§ **Work to be completed**: Could every line below be transcribed exactly, with the pictures dropped?

§ **Stored data**:

⁂

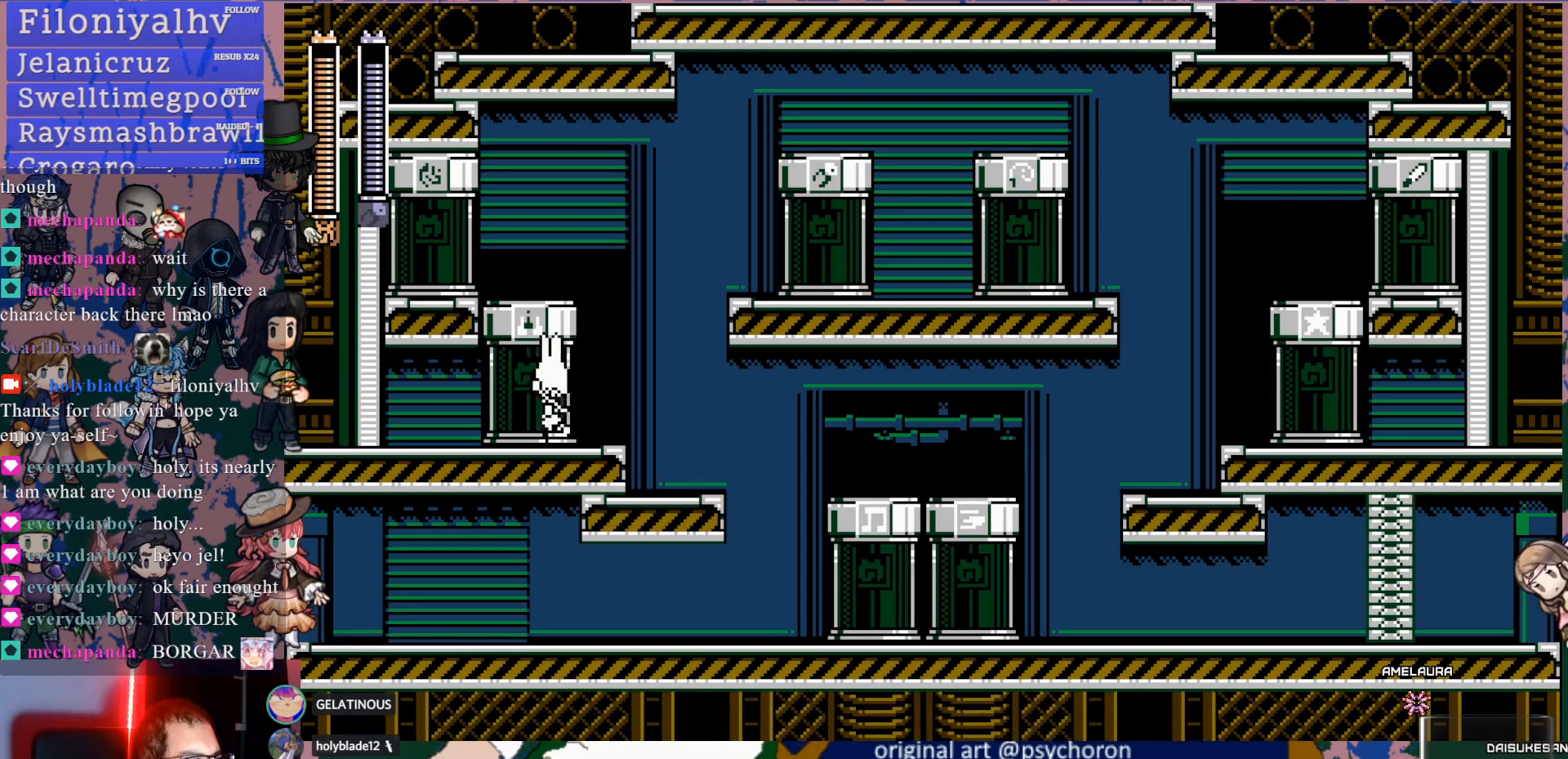
{"buttons": [], "left_stick": "center", "right_stick": "center", "events": [[83, "DPAD_LEFT", "up"]]}
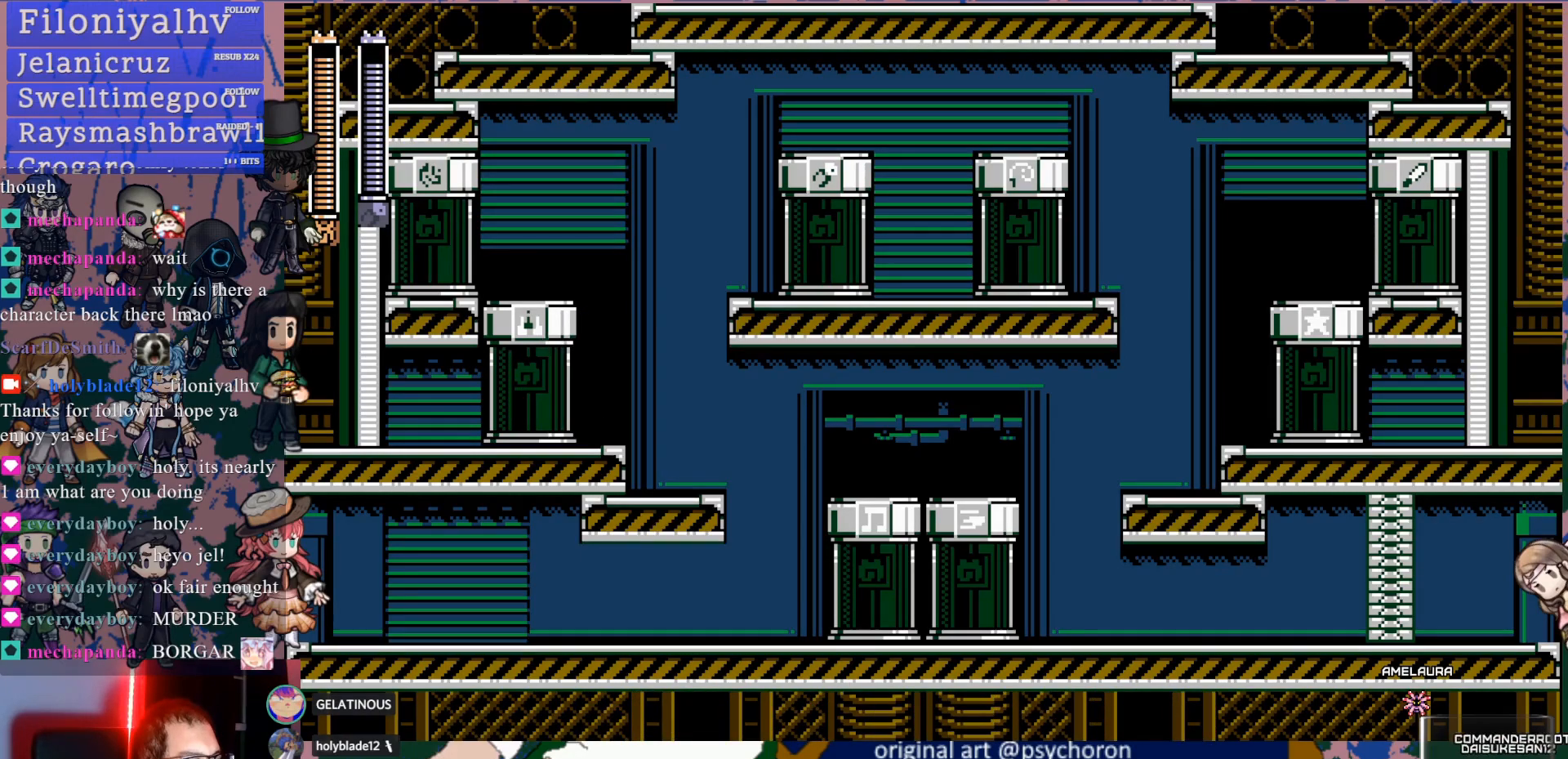
{"buttons": [], "left_stick": "center", "right_stick": "center", "events": []}
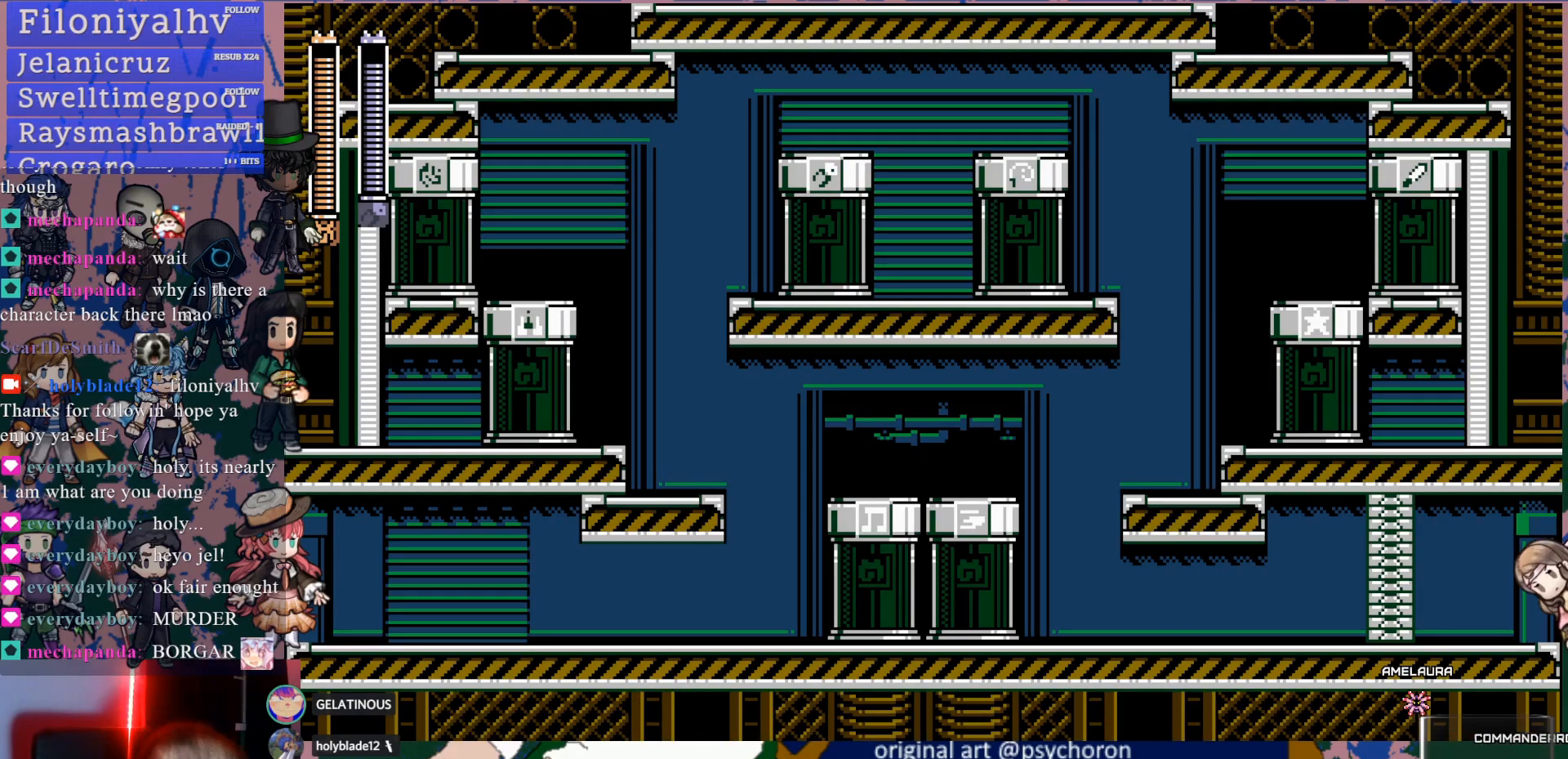
{"buttons": [], "left_stick": "center", "right_stick": "center", "events": []}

⁂

§ **Task solution**:
{"buttons": [], "left_stick": "center", "right_stick": "center", "events": [[83, "DPAD_LEFT", "up"]]}
{"buttons": [], "left_stick": "center", "right_stick": "center", "events": []}
{"buttons": [], "left_stick": "center", "right_stick": "center", "events": []}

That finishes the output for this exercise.